### Given information:
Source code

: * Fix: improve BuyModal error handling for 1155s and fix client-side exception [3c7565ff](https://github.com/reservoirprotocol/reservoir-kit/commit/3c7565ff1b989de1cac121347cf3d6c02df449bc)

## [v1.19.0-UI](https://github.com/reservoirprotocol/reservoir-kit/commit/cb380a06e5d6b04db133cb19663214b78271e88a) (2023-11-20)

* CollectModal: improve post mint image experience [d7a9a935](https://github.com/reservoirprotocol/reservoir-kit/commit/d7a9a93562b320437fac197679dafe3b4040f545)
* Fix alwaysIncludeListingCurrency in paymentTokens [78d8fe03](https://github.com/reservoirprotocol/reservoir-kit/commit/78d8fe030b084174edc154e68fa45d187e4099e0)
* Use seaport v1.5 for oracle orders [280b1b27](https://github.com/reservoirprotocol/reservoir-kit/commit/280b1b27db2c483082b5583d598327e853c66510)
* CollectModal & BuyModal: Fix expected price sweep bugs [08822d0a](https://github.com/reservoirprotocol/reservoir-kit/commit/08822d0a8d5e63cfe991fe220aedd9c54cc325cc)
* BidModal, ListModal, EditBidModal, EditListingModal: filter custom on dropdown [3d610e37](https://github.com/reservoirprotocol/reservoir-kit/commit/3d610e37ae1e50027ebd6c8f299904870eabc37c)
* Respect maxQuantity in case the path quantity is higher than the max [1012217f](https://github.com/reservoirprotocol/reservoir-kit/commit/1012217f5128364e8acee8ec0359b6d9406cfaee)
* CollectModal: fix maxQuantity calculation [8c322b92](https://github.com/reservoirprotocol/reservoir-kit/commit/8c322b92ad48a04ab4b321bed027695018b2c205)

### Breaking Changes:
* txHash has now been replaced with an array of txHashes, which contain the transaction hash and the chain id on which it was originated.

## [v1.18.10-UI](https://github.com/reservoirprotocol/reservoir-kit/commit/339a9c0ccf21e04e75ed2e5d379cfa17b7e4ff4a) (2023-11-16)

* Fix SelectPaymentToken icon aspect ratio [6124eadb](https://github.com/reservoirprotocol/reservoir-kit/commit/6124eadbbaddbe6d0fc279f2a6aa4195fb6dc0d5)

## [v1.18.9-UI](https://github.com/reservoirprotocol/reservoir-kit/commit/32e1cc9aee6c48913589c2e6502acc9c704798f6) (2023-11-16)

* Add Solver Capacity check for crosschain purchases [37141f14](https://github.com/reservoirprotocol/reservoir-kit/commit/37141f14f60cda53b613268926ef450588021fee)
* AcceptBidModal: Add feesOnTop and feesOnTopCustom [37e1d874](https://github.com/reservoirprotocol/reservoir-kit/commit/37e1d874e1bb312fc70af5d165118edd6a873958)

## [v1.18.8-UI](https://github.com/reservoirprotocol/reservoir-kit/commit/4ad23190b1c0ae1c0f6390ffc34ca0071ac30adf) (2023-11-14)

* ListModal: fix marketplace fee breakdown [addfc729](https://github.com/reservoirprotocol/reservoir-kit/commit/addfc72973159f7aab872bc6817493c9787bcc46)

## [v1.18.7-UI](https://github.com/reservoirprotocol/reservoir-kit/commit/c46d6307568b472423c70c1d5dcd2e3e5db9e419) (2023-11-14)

### Task objective:
Rewrite the lines above, replacing each "CollectModal" with "MintModal" and leaving everything else unchanged.

### Result for this exercise:
Source code

: * Fix: improve BuyModal error handling for 1155s and fix client-side exception [3c7565ff](https://github.com/reservoirprotocol/reservoir-kit/commit/3c7565ff1b989de1cac121347cf3d6c02df449bc)

## [v1.19.0-UI](https://github.com/reservoirprotocol/reservoir-kit/commit/cb380a06e5d6b04db133cb19663214b78271e88a) (2023-11-20)

* MintModal: improve post mint image experience [d7a9a935](https://github.com/reservoirprotocol/reservoir-kit/commit/d7a9a93562b320437fac197679dafe3b4040f545)
* Fix alwaysIncludeListingCurrency in paymentTokens [78d8fe03](https://github.com/reservoirprotocol/reservoir-kit/commit/78d8fe030b084174edc154e68fa45d187e4099e0)
* Use seaport v1.5 for oracle orders [280b1b27](https://github.com/reservoirprotocol/reservoir-kit/commit/280b1b27db2c483082b5583d598327e853c66510)
* MintModal & BuyModal: Fix expected price sweep bugs [08822d0a](https://github.com/reservoirprotocol/reservoir-kit/commit/08822d0a8d5e63cfe991fe220aedd9c54cc325cc)
* BidModal, ListModal, EditBidModal, EditListingModal: filter custom on dropdown [3d610e37](https://github.com/reservoirprotocol/reservoir-kit/commit/3d610e37ae1e50027ebd6c8f299904870eabc37c)
* Respect maxQuantity in case the path quantity is higher than the max [1012217f](https://github.com/reservoirprotocol/reservoir-kit/commit/1012217f5128364e8acee8ec0359b6d9406cfaee)
* MintModal: fix maxQuantity calculation [8c322b92](https://github.com/reservoirprotocol/reservoir-kit/commit/8c322b92ad48a04ab4b321bed027695018b2c205)

### Breaking Changes:
* txHash has now been replaced with an array of txHashes, which contain the transaction hash and the chain id on which it was originated.

## [v1.18.10-UI](https://github.com/reservoirprotocol/reservoir-kit/commit/339a9c0ccf21e04e75ed2e5d379cfa17b7e4ff4a) (2023-11-16)

* Fix SelectPaymentToken icon aspect ratio [6124eadb](https://github.com/reservoirprotocol/reservoir-kit/commit/6124eadbbaddbe6d0fc279f2a6aa4195fb6dc0d5)

## [v1.18.9-UI](https://github.com/reservoirprotocol/reservoir-kit/commit/32e1cc9aee6c48913589c2e6502acc9c704798f6) (2023-11-16)

* Add Solver Capacity check for crosschain purchases [37141f14](https://github.com/reservoirprotocol/reservoir-kit/commit/37141f14f60cda53b613268926ef450588021fee)
* AcceptBidModal: Add feesOnTop and feesOnTopCustom [37e1d874](https://github.com/reservoirprotocol/reservoir-kit/commit/37e1d874e1bb312fc70af5d165118edd6a873958)

## [v1.18.8-UI](https://github.com/reservoirprotocol/reservoir-kit/commit/4ad23190b1c0ae1c0f6390ffc34ca0071ac30adf) (2023-11-14)

* ListModal: fix marketplace fee breakdown [addfc729](https://github.com/reservoirprotocol/reservoir-kit/commit/addfc72973159f7aab872bc6817493c9787bcc46)

## [v1.18.7-UI](https://github.com/reservoirprotocol/reservoir-kit/commit/c46d6307568b472423c70c1d5dcd2e3e5db9e419) (2023-11-14)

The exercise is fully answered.